| Instructions to follow |
Please transcribe the entries below exactly and leave out every picture.

Stored items:
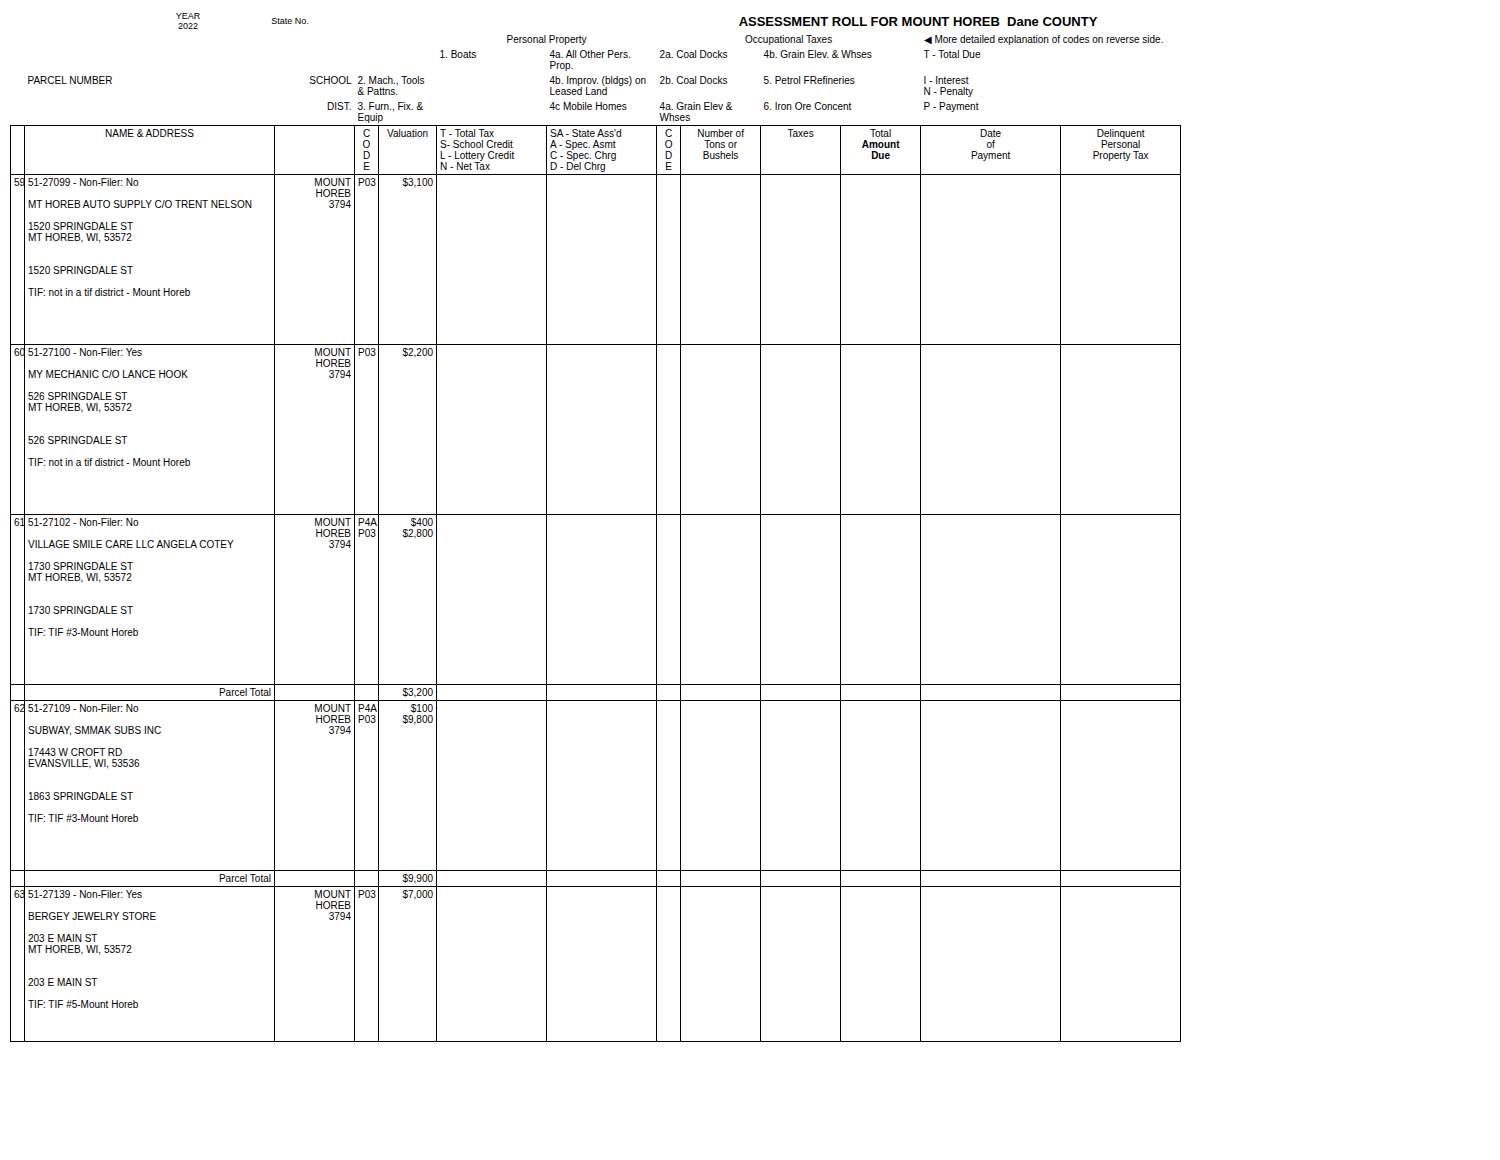| | YEAR 2022 | State No. | ASSESSMENT ROLL FOR MOUNT HOREB Dane COUNTY |
| | Personal Property | Occupational Taxes | ◀ More detailed explanation of codes on reverse side. |
| | 1. Boats | 4a. All Other Pers. Prop. | 2a. Coal Docks | 4b. Grain Elev. & Whses | T - Total Due | |
| | PARCEL NUMBER | SCHOOL | 2. Mach., Tools & Pattns. | | 4b. Improv. (bldgs) on Leased Land | 2b. Coal Docks | 5. Petrol FRefineries | I - Interest N - Penalty | |
| | | DIST. | 3. Furn., Fix. & Equip | | 4c Mobile Homes | 4a. Grain Elev & Whses | 6. Iron Ore Concent | P - Payment | |
| | NAME & ADDRESS | | C O D E | Valuation | T - Total Tax S- School Credit L - Lottery Credit N - Net Tax | SA - State Ass'd A - Spec. Asmt C - Spec. Chrg D - Del Chrg | C O D E | Number of Tons or Bushels | Taxes | Total Amount Due | Date of Payment | Delinquent Personal Property Tax |
| 59 | 51-27099 - Non-Filer: No MT HOREB AUTO SUPPLY C/O TRENT NELSON 1520 SPRINGDALE ST MT HOREB, WI, 53572 1520 SPRINGDALE ST TIF: not in a tif district - Mount Horeb | MOUNT HOREB 3794 | P03 | $3,100 | | | | | | | | |
| 60 | 51-27100 - Non-Filer: Yes MY MECHANIC C/O LANCE HOOK 526 SPRINGDALE ST MT HOREB, WI, 53572 526 SPRINGDALE ST TIF: not in a tif district - Mount Horeb | MOUNT HOREB 3794 | P03 | $2,200 | | | | | | | | |
| 61 | 51-27102 - Non-Filer: No VILLAGE SMILE CARE LLC ANGELA COTEY 1730 SPRINGDALE ST MT HOREB, WI, 53572 1730 SPRINGDALE ST TIF: TIF #3-Mount Horeb | MOUNT HOREB 3794 | P4A P03 | $400 $2,800 | | | | | | | | |
| | Parcel Total | | | $3,200 | | | | | | | | |
| 62 | 51-27109 - Non-Filer: No SUBWAY, SMMAK SUBS INC 17443 W CROFT RD EVANSVILLE, WI, 53536 1863 SPRINGDALE ST TIF: TIF #3-Mount Horeb | MOUNT HOREB 3794 | P4A P03 | $100 $9,800 | | | | | | | | |
| | Parcel Total | | | $9,900 | | | | | | | | |
| 63 | 51-27139 - Non-Filer: Yes BERGEY JEWELRY STORE 203 E MAIN ST MT HOREB, WI, 53572 203 E MAIN ST TIF: TIF #5-Mount Horeb | MOUNT HOREB 3794 | P03 | $7,000 | | | | | | | | |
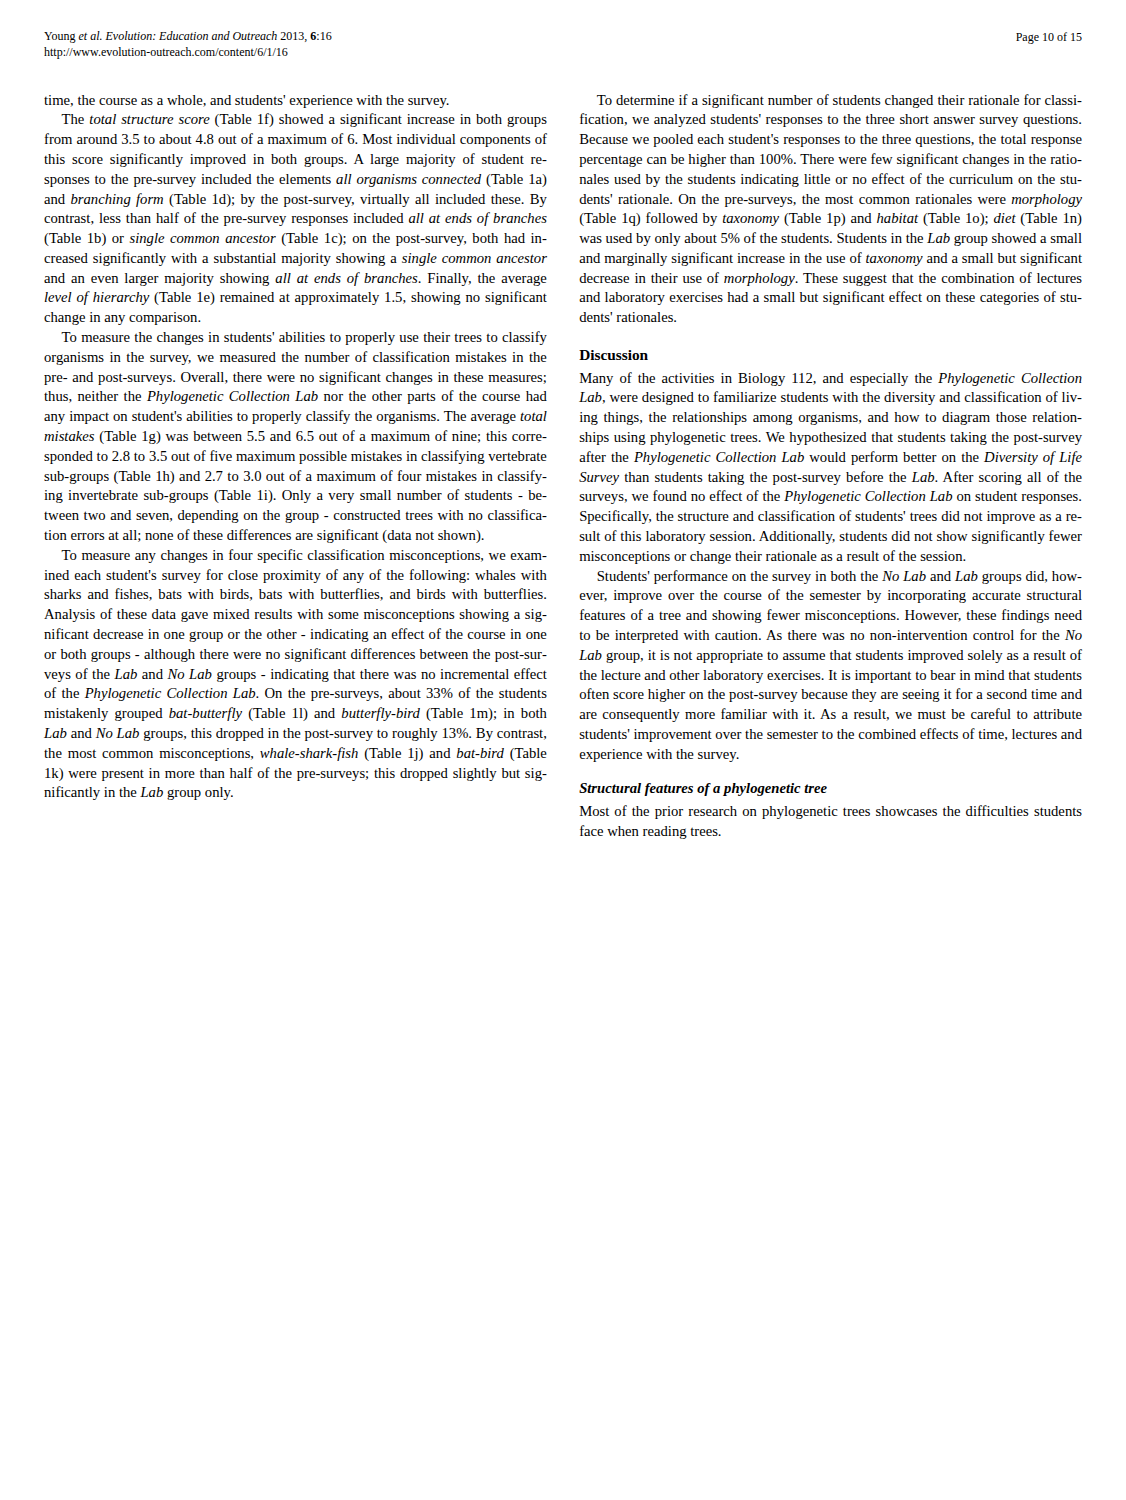Young et al. Evolution: Education and Outreach 2013, 6:16
http://www.evolution-outreach.com/content/6/1/16
Page 10 of 15
time, the course as a whole, and students' experience with the survey.
The total structure score (Table 1f) showed a significant increase in both groups from around 3.5 to about 4.8 out of a maximum of 6. Most individual components of this score significantly improved in both groups. A large majority of student responses to the pre-survey included the elements all organisms connected (Table 1a) and branching form (Table 1d); by the post-survey, virtually all included these. By contrast, less than half of the pre-survey responses included all at ends of branches (Table 1b) or single common ancestor (Table 1c); on the post-survey, both had increased significantly with a substantial majority showing a single common ancestor and an even larger majority showing all at ends of branches. Finally, the average level of hierarchy (Table 1e) remained at approximately 1.5, showing no significant change in any comparison.
To measure the changes in students' abilities to properly use their trees to classify organisms in the survey, we measured the number of classification mistakes in the pre- and post-surveys. Overall, there were no significant changes in these measures; thus, neither the Phylogenetic Collection Lab nor the other parts of the course had any impact on student's abilities to properly classify the organisms. The average total mistakes (Table 1g) was between 5.5 and 6.5 out of a maximum of nine; this corresponded to 2.8 to 3.5 out of five maximum possible mistakes in classifying vertebrate sub-groups (Table 1h) and 2.7 to 3.0 out of a maximum of four mistakes in classifying invertebrate sub-groups (Table 1i). Only a very small number of students - between two and seven, depending on the group - constructed trees with no classification errors at all; none of these differences are significant (data not shown).
To measure any changes in four specific classification misconceptions, we examined each student's survey for close proximity of any of the following: whales with sharks and fishes, bats with birds, bats with butterflies, and birds with butterflies. Analysis of these data gave mixed results with some misconceptions showing a significant decrease in one group or the other - indicating an effect of the course in one or both groups - although there were no significant differences between the post-surveys of the Lab and No Lab groups - indicating that there was no incremental effect of the Phylogenetic Collection Lab. On the pre-surveys, about 33% of the students mistakenly grouped bat-butterfly (Table 1l) and butterfly-bird (Table 1m); in both Lab and No Lab groups, this dropped in the post-survey to roughly 13%. By contrast, the most common misconceptions, whale-shark-fish (Table 1j) and bat-bird (Table 1k) were present in more than half of the pre-surveys; this dropped slightly but significantly in the Lab group only.
To determine if a significant number of students changed their rationale for classification, we analyzed students' responses to the three short answer survey questions. Because we pooled each student's responses to the three questions, the total response percentage can be higher than 100%. There were few significant changes in the rationales used by the students indicating little or no effect of the curriculum on the students' rationale. On the pre-surveys, the most common rationales were morphology (Table 1q) followed by taxonomy (Table 1p) and habitat (Table 1o); diet (Table 1n) was used by only about 5% of the students. Students in the Lab group showed a small and marginally significant increase in the use of taxonomy and a small but significant decrease in their use of morphology. These suggest that the combination of lectures and laboratory exercises had a small but significant effect on these categories of students' rationales.
Discussion
Many of the activities in Biology 112, and especially the Phylogenetic Collection Lab, were designed to familiarize students with the diversity and classification of living things, the relationships among organisms, and how to diagram those relationships using phylogenetic trees. We hypothesized that students taking the post-survey after the Phylogenetic Collection Lab would perform better on the Diversity of Life Survey than students taking the post-survey before the Lab. After scoring all of the surveys, we found no effect of the Phylogenetic Collection Lab on student responses. Specifically, the structure and classification of students' trees did not improve as a result of this laboratory session. Additionally, students did not show significantly fewer misconceptions or change their rationale as a result of the session.
Students' performance on the survey in both the No Lab and Lab groups did, however, improve over the course of the semester by incorporating accurate structural features of a tree and showing fewer misconceptions. However, these findings need to be interpreted with caution. As there was no non-intervention control for the No Lab group, it is not appropriate to assume that students improved solely as a result of the lecture and other laboratory exercises. It is important to bear in mind that students often score higher on the post-survey because they are seeing it for a second time and are consequently more familiar with it. As a result, we must be careful to attribute students' improvement over the semester to the combined effects of time, lectures and experience with the survey.
Structural features of a phylogenetic tree
Most of the prior research on phylogenetic trees showcases the difficulties students face when reading trees.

| Result below |
| | YEAR 2022 | State No. | ASSESSMENT ROLL FOR MOUNT HOREB Dane COUNTY |
| | Personal Property | Occupational Taxes | ◀ More detailed explanation of codes on reverse side. |
| | 1. Boats | 4a. All Other Pers. Prop. | 2a. Coal Docks | 4b. Grain Elev. & Whses | T - Total Due | |
| | PARCEL NUMBER | SCHOOL | 2. Mach., Tools & Pattns. | | 4b. Improv. (bldgs) on Leased Land | 2b. Coal Docks | 5. Petrol FRefineries | I - Interest N - Penalty | |
| | | DIST. | 3. Furn., Fix. & Equip | | 4c Mobile Homes | 4a. Grain Elev & Whses | 6. Iron Ore Concent | P - Payment | |
| | NAME & ADDRESS | | C O D E | Valuation | T - Total Tax S- School Credit L - Lottery Credit N - Net Tax | SA - State Ass'd A - Spec. Asmt C - Spec. Chrg D - Del Chrg | C O D E | Number of Tons or Bushels | Taxes | Total Amount Due | Date of Payment | Delinquent Personal Property Tax |
| 59 | 51-27099 - Non-Filer: No MT HOREB AUTO SUPPLY C/O TRENT NELSON 1520 SPRINGDALE ST MT HOREB, WI, 53572 1520 SPRINGDALE ST TIF: not in a tif district - Mount Horeb | MOUNT HOREB 3794 | P03 | $3,100 | | | | | | | | |
| 60 | 51-27100 - Non-Filer: Yes MY MECHANIC C/O LANCE HOOK 526 SPRINGDALE ST MT HOREB, WI, 53572 526 SPRINGDALE ST TIF: not in a tif district - Mount Horeb | MOUNT HOREB 3794 | P03 | $2,200 | | | | | | | | |
| 61 | 51-27102 - Non-Filer: No VILLAGE SMILE CARE LLC ANGELA COTEY 1730 SPRINGDALE ST MT HOREB, WI, 53572 1730 SPRINGDALE ST TIF: TIF #3-Mount Horeb | MOUNT HOREB 3794 | P4A P03 | $400 $2,800 | | | | | | | | |
| | Parcel Total | | | $3,200 | | | | | | | | |
| 62 | 51-27109 - Non-Filer: No SUBWAY, SMMAK SUBS INC 17443 W CROFT RD EVANSVILLE, WI, 53536 1863 SPRINGDALE ST TIF: TIF #3-Mount Horeb | MOUNT HOREB 3794 | P4A P03 | $100 $9,800 | | | | | | | | |
| | Parcel Total | | | $9,900 | | | | | | | | |
| 63 | 51-27139 - Non-Filer: Yes BERGEY JEWELRY STORE 203 E MAIN ST MT HOREB, WI, 53572 203 E MAIN ST TIF: TIF #5-Mount Horeb | MOUNT HOREB 3794 | P03 | $7,000 | | | | | | | | |
Young et al. Evolution: Education and Outreach 2013, 6:16
http://www.evolution-outreach.com/content/6/1/16
Page 10 of 15
time, the course as a whole, and students' experience with the survey.
The total structure score (Table 1f) showed a significant increase in both groups from around 3.5 to about 4.8 out of a maximum of 6. Most individual components of this score significantly improved in both groups. A large majority of student responses to the pre-survey included the elements all organisms connected (Table 1a) and branching form (Table 1d); by the post-survey, virtually all included these. By contrast, less than half of the pre-survey responses included all at ends of branches (Table 1b) or single common ancestor (Table 1c); on the post-survey, both had increased significantly with a substantial majority showing a single common ancestor and an even larger majority showing all at ends of branches. Finally, the average level of hierarchy (Table 1e) remained at approximately 1.5, showing no significant change in any comparison.
To measure the changes in students' abilities to properly use their trees to classify organisms in the survey, we measured the number of classification mistakes in the pre- and post-surveys. Overall, there were no significant changes in these measures; thus, neither the Phylogenetic Collection Lab nor the other parts of the course had any impact on student's abilities to properly classify the organisms. The average total mistakes (Table 1g) was between 5.5 and 6.5 out of a maximum of nine; this corresponded to 2.8 to 3.5 out of five maximum possible mistakes in classifying vertebrate sub-groups (Table 1h) and 2.7 to 3.0 out of a maximum of four mistakes in classifying invertebrate sub-groups (Table 1i). Only a very small number of students - between two and seven, depending on the group - constructed trees with no classification errors at all; none of these differences are significant (data not shown).
To measure any changes in four specific classification misconceptions, we examined each student's survey for close proximity of any of the following: whales with sharks and fishes, bats with birds, bats with butterflies, and birds with butterflies. Analysis of these data gave mixed results with some misconceptions showing a significant decrease in one group or the other - indicating an effect of the course in one or both groups - although there were no significant differences between the post-surveys of the Lab and No Lab groups - indicating that there was no incremental effect of the Phylogenetic Collection Lab. On the pre-surveys, about 33% of the students mistakenly grouped bat-butterfly (Table 1l) and butterfly-bird (Table 1m); in both Lab and No Lab groups, this dropped in the post-survey to roughly 13%. By contrast, the most common misconceptions, whale-shark-fish (Table 1j) and bat-bird (Table 1k) were present in more than half of the pre-surveys; this dropped slightly but significantly in the Lab group only.
To determine if a significant number of students changed their rationale for classification, we analyzed students' responses to the three short answer survey questions. Because we pooled each student's responses to the three questions, the total response percentage can be higher than 100%. There were few significant changes in the rationales used by the students indicating little or no effect of the curriculum on the students' rationale. On the pre-surveys, the most common rationales were morphology (Table 1q) followed by taxonomy (Table 1p) and habitat (Table 1o); diet (Table 1n) was used by only about 5% of the students. Students in the Lab group showed a small and marginally significant increase in the use of taxonomy and a small but significant decrease in their use of morphology. These suggest that the combination of lectures and laboratory exercises had a small but significant effect on these categories of students' rationales.
Discussion
Many of the activities in Biology 112, and especially the Phylogenetic Collection Lab, were designed to familiarize students with the diversity and classification of living things, the relationships among organisms, and how to diagram those relationships using phylogenetic trees. We hypothesized that students taking the post-survey after the Phylogenetic Collection Lab would perform better on the Diversity of Life Survey than students taking the post-survey before the Lab. After scoring all of the surveys, we found no effect of the Phylogenetic Collection Lab on student responses. Specifically, the structure and classification of students' trees did not improve as a result of this laboratory session. Additionally, students did not show significantly fewer misconceptions or change their rationale as a result of the session.
Students' performance on the survey in both the No Lab and Lab groups did, however, improve over the course of the semester by incorporating accurate structural features of a tree and showing fewer misconceptions. However, these findings need to be interpreted with caution. As there was no non-intervention control for the No Lab group, it is not appropriate to assume that students improved solely as a result of the lecture and other laboratory exercises. It is important to bear in mind that students often score higher on the post-survey because they are seeing it for a second time and are consequently more familiar with it. As a result, we must be careful to attribute students' improvement over the semester to the combined effects of time, lectures and experience with the survey.
Structural features of a phylogenetic tree
Most of the prior research on phylogenetic trees showcases the difficulties students face when reading trees.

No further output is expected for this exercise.